Yesterday, after sitting through a tedious speech by Barack Obama on tax policy, I noted:
If Obama gets no further than his current rut (I suspect he'll surpass it later in the fall), he will nonetheless have achieved something remarkable. Here is a credible, serious African-American candidate for president boring an audience on tax reform. The days of Jesse Jackson and Al Sharpton dominating African-American politics and visibility are gone.
I guess Jesse Jackson agrees. Jackson's "acting white" remark is a sign of desperation - of failure, of the bankruptcy of pure victim politics. It's racist; and it's offensive. But it's also an extremely encouraging sign. It could help illustrate one of the game-changing features of the Obama candidacy and open more eyes to the potential in the Illinois senator; and it could jump-start up a real debate among African-Americans about what their future politics should look like and express. Both are very healthy developments.
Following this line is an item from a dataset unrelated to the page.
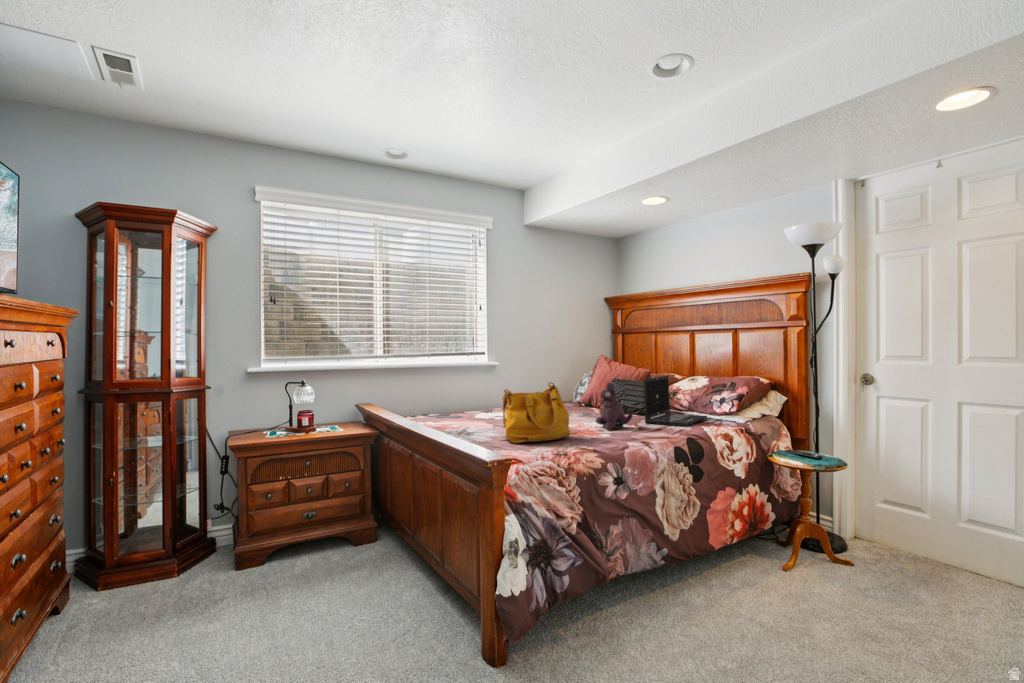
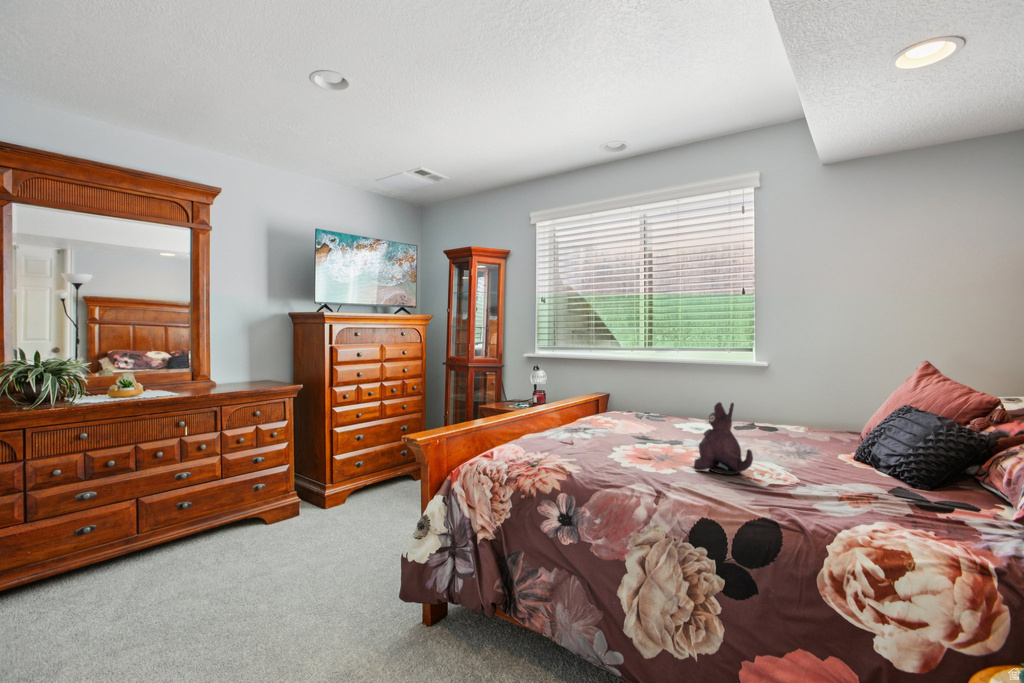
laptop: present [644,376,707,427] -> none [807,408,985,525]
handbag: present [503,383,570,443] -> none [549,387,627,457]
Obama, after all, is not only running against Clinton and her well-oiled machine. He's also running against the failed past in racial politics. But part of his candidacy is about not explicitly returning to these tired and divisive racial themes, while articulating policies that he believes benefits whites and blacks in an interconnected America. Yhe Obama campaign should thank Jesse Jackson for making the newness of Obama's racial message clear in a way that leaves the race-consciousness to others. It's the first lucky break Obama's had in a while.
Obama in the end didn't need a Sistah Souljah moment. He needed a Jesse Jackson moment. And he just got one.